— WHAT THE EXERCISE ASKS —
Copy out all lines bearing the word "כניסה" from the listing below.

= = =

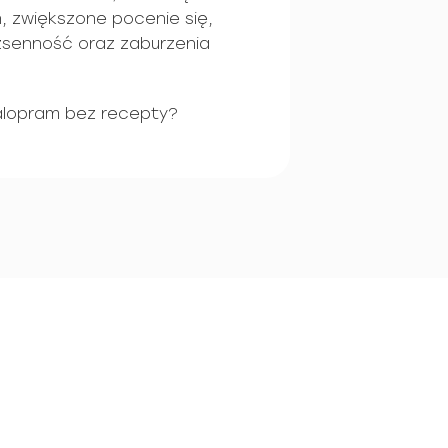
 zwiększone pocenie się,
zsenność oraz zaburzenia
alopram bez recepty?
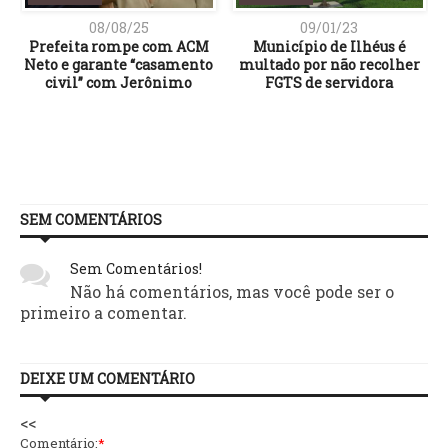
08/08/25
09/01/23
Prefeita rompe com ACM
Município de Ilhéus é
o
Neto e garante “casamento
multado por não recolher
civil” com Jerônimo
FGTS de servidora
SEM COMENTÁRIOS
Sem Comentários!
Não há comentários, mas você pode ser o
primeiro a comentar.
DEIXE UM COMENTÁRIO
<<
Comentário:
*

= = =

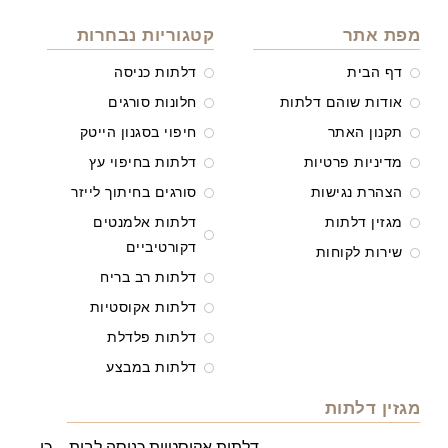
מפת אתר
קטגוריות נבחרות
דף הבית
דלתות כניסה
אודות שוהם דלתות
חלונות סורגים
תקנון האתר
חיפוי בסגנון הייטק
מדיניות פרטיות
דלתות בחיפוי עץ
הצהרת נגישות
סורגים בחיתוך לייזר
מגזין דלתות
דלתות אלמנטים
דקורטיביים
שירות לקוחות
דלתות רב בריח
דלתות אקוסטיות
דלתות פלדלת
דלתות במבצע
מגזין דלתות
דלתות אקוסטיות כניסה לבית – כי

= = =

— RESPONSE AREA —
דלתות כניסה
דלתות אקוסטיות כניסה לבית – כי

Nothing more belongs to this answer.